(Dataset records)
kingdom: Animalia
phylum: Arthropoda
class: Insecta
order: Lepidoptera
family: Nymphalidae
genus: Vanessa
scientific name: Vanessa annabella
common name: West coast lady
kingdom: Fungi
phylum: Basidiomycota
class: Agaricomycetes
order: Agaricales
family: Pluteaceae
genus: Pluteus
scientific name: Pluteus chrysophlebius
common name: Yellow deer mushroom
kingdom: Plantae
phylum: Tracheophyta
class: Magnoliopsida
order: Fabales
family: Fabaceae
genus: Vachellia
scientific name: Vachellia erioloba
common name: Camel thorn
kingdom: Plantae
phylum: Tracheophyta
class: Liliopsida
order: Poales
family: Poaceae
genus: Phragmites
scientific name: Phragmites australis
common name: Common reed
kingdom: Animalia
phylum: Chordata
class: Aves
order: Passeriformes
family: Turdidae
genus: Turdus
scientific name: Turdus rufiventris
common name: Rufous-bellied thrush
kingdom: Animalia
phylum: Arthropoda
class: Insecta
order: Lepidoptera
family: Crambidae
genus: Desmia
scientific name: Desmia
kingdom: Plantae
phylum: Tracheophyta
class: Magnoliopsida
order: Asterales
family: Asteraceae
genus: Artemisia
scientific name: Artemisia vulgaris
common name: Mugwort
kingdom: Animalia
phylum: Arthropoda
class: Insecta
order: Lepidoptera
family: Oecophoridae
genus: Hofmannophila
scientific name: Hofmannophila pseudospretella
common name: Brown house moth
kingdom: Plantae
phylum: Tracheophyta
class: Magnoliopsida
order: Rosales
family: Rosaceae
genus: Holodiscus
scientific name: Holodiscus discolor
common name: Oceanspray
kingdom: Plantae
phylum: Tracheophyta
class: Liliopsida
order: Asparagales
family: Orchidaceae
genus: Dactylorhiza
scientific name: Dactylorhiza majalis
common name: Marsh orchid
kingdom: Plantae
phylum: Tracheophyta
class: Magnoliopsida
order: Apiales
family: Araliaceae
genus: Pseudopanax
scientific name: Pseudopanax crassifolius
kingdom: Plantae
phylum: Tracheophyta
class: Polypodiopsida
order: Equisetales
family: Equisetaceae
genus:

__REQUIRED WORK__
Could you reproduce every line of all the entries above, word for word?

__RESPONSE FOR THIS EXERCISE__
kingdom: Animalia
phylum: Arthropoda
class: Insecta
order: Lepidoptera
family: Nymphalidae
genus: Vanessa
scientific name: Vanessa annabella
common name: West coast lady
kingdom: Fungi
phylum: Basidiomycota
class: Agaricomycetes
order: Agaricales
family: Pluteaceae
genus: Pluteus
scientific name: Pluteus chrysophlebius
common name: Yellow deer mushroom
kingdom: Plantae
phylum: Tracheophyta
class: Magnoliopsida
order: Fabales
family: Fabaceae
genus: Vachellia
scientific name: Vachellia erioloba
common name: Camel thorn
kingdom: Plantae
phylum: Tracheophyta
class: Liliopsida
order: Poales
family: Poaceae
genus: Phragmites
scientific name: Phragmites australis
common name: Common reed
kingdom: Animalia
phylum: Chordata
class: Aves
order: Passeriformes
family: Turdidae
genus: Turdus
scientific name: Turdus rufiventris
common name: Rufous-bellied thrush
kingdom: Animalia
phylum: Arthropoda
class: Insecta
order: Lepidoptera
family: Crambidae
genus: Desmia
scientific name: Desmia
kingdom: Plantae
phylum: Tracheophyta
class: Magnoliopsida
order: Asterales
family: Asteraceae
genus: Artemisia
scientific name: Artemisia vulgaris
common name: Mugwort
kingdom: Animalia
phylum: Arthropoda
class: Insecta
order: Lepidoptera
family: Oecophoridae
genus: Hofmannophila
scientific name: Hofmannophila pseudospretella
common name: Brown house moth
kingdom: Plantae
phylum: Tracheophyta
class: Magnoliopsida
order: Rosales
family: Rosaceae
genus: Holodiscus
scientific name: Holodiscus discolor
common name: Oceanspray
kingdom: Plantae
phylum: Tracheophyta
class: Liliopsida
order: Asparagales
family: Orchidaceae
genus: Dactylorhiza
scientific name: Dactylorhiza majalis
common name: Marsh orchid
kingdom: Plantae
phylum: Tracheophyta
class: Magnoliopsida
order: Apiales
family: Araliaceae
genus: Pseudopanax
scientific name: Pseudopanax crassifolius
kingdom: Plantae
phylum: Tracheophyta
class: Polypodiopsida
order: Equisetales
family: Equisetaceae
genus:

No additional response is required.